If the movie has any redeeming features, they are the direction and cinematography. The film was shot on location in these different exotic places and there are numerous gorgeous helicopter shots of them. Hong Kong specifically is presented so fantastically that I often just stopped listening to the movie and daydreaming about taking a vacation there. The action sequences are done very well and fast-paced, though for the kind of movie it is, they are surprisingly few and far-between. Director Salle knows how to shoot things to make them look dynamic and interesting and it’s a shame that he didn’t co-write a better film to accompany them. If ever the James Bond franchise is looking for a new director, I’d nominate Jerome Salle for the position as he has a way of making everywhere look amazing, even the relatively deserted Yugoslav plains.

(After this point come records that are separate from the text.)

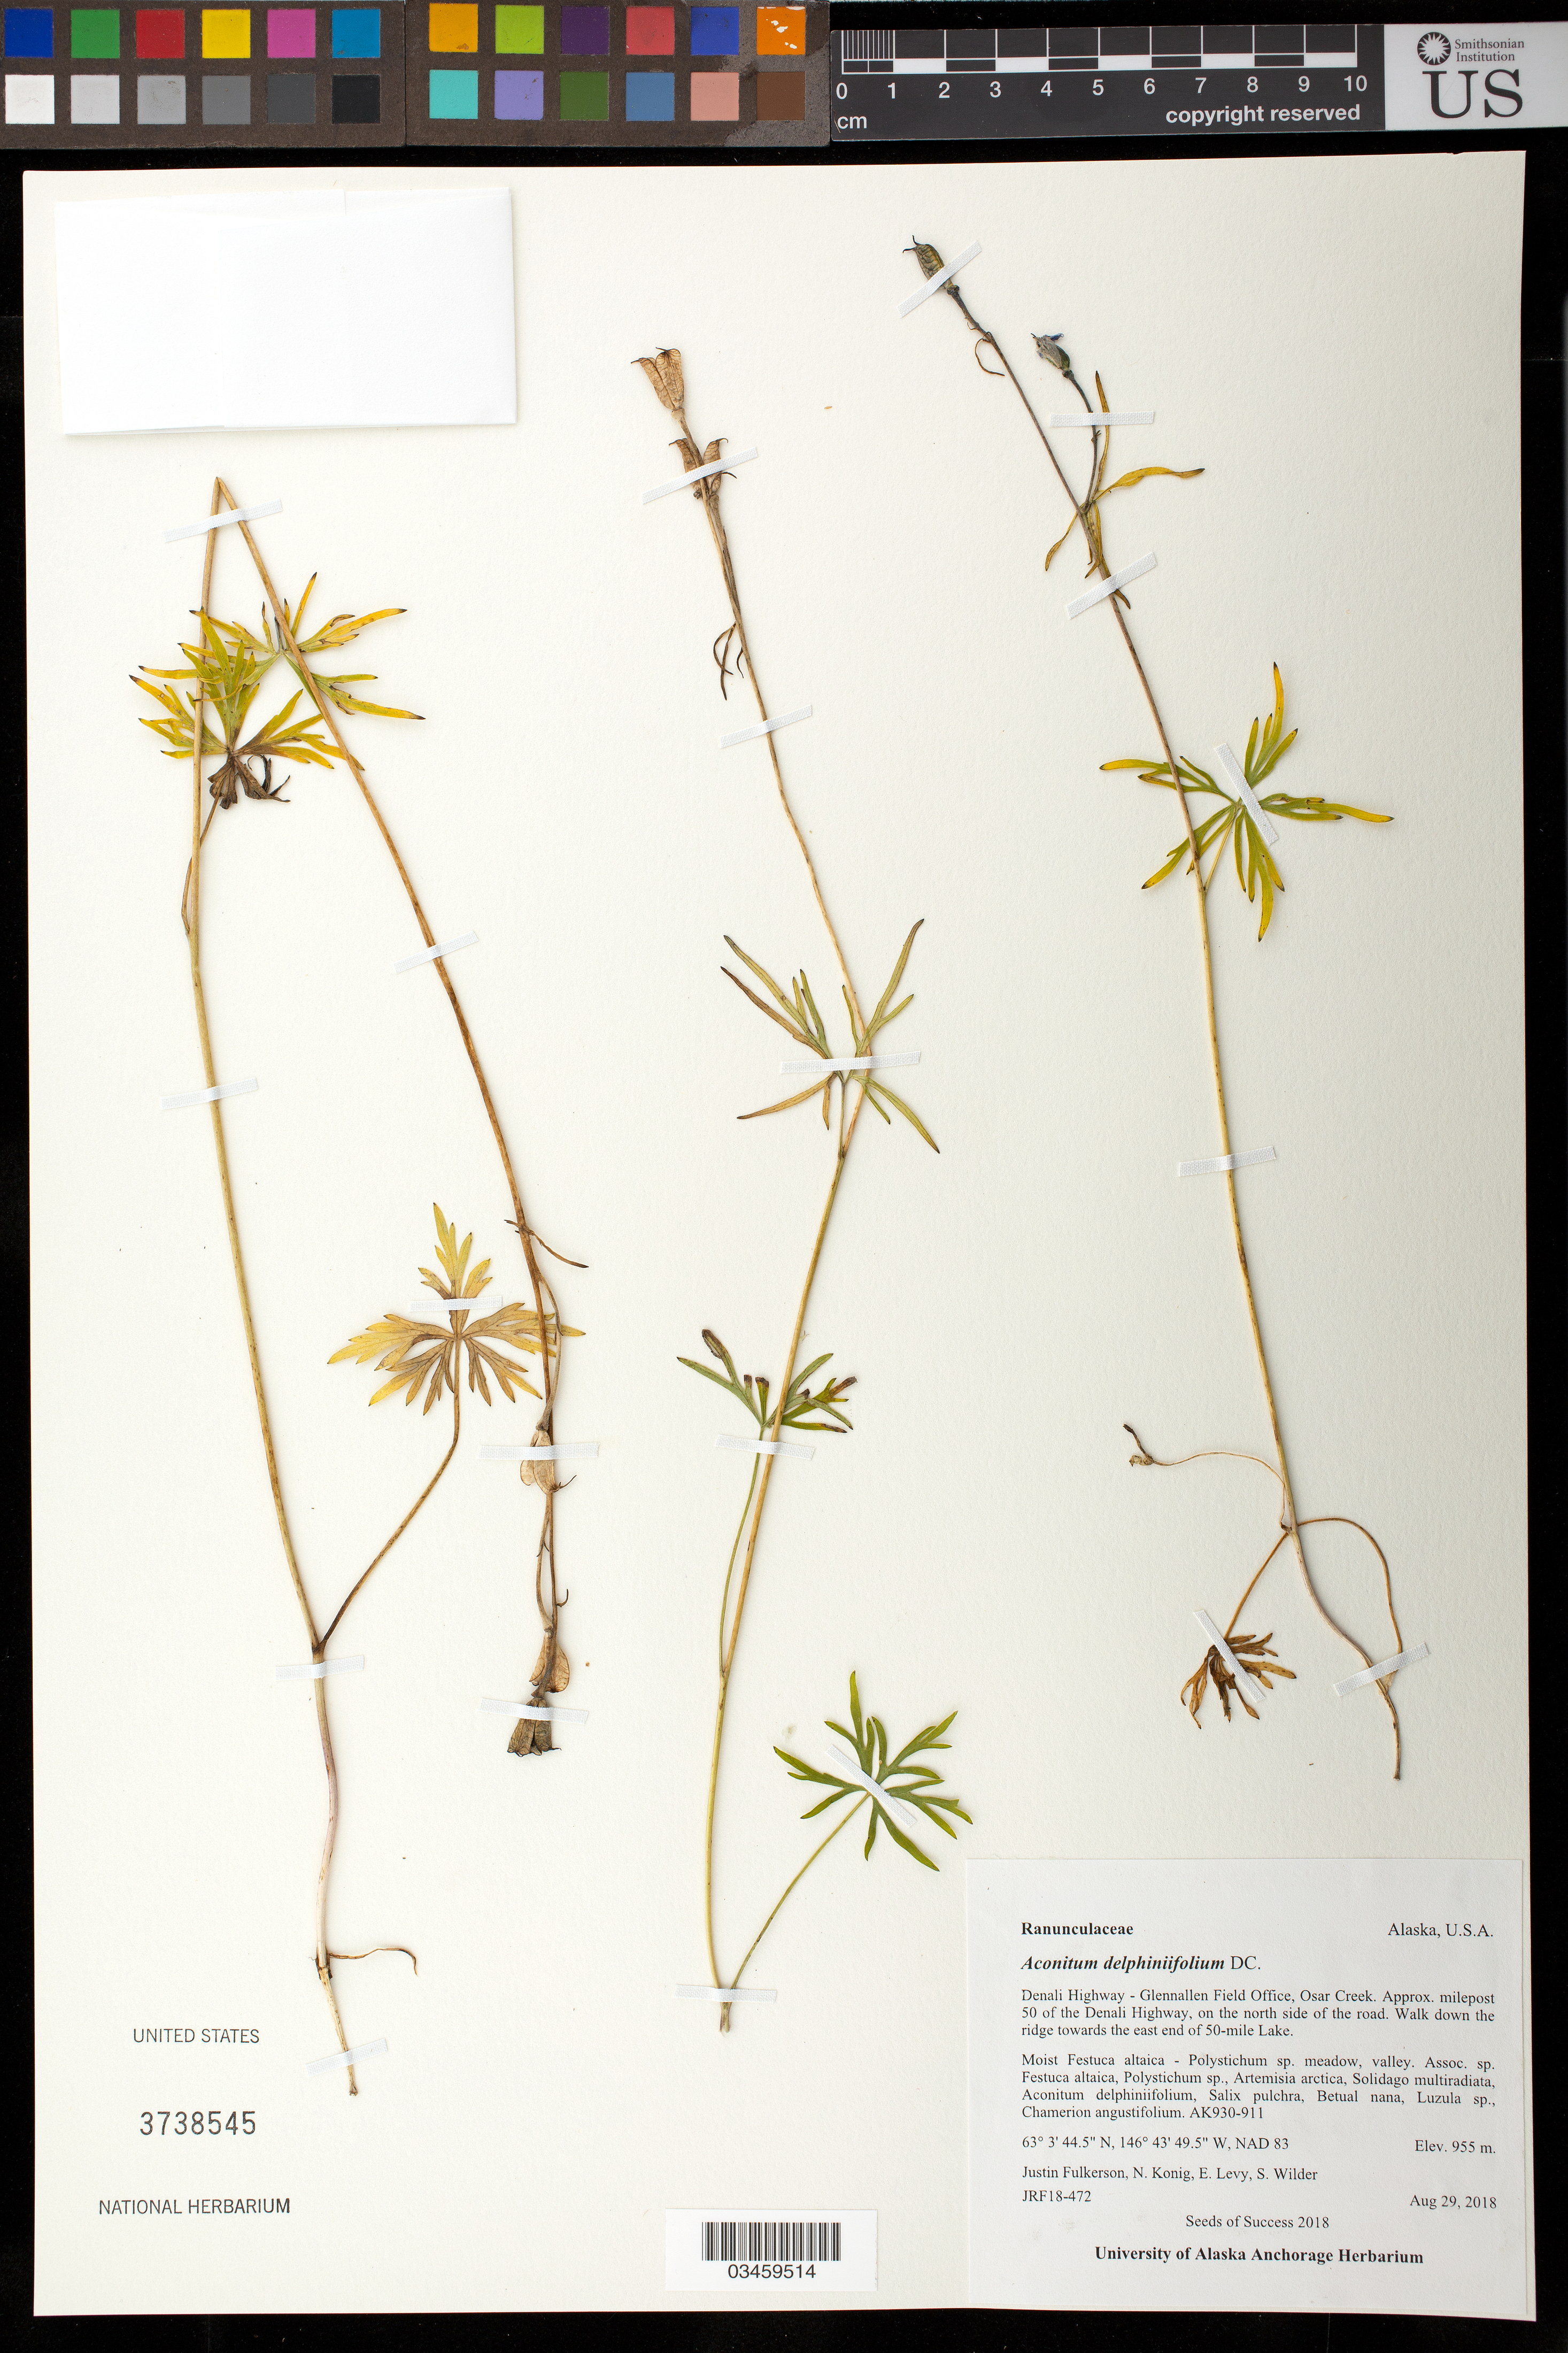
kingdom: Plantae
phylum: Tracheophyta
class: Magnoliopsida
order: Ranunculales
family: Ranunculaceae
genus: Aconitum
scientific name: Aconitum delphinifolium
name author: DC.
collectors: J. Fulkerson, N. Konig, E. Levy & S. Wilder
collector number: JRF18-472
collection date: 2018-08-29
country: United States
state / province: Alaska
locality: Denali Hwy- Glennallen Field Office, Osar Creek, milepost 50 of the Dinali Hwy, on N side of the road, E end of 50-mile Lake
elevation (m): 955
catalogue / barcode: US 3738545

Overall, though, The Heir Apparent: Largo Winch is a throwaway entry into the action-adventure oeuvre. Decent sequences, nice location shooting, and a pretty French girl who’s naked a couple of times might make for a good 10 minute short, but really don’t pan out to a 108 minute feature. This movie could have been very exciting and entertaining, but in almost every storytelling department, the script fails to live up to the rest of it. But this wasn’t made for Americans, and I get that. In fact, since the initial release of this film in 2008, they’ve made and released a sequel to it which came out in Belgium in February of this year. So, perhaps if this movie does okay, we’ll get the sequel in a couple of years. I won’t be watching it, though; I’ll be watching a travelogue about Hong Kong instead.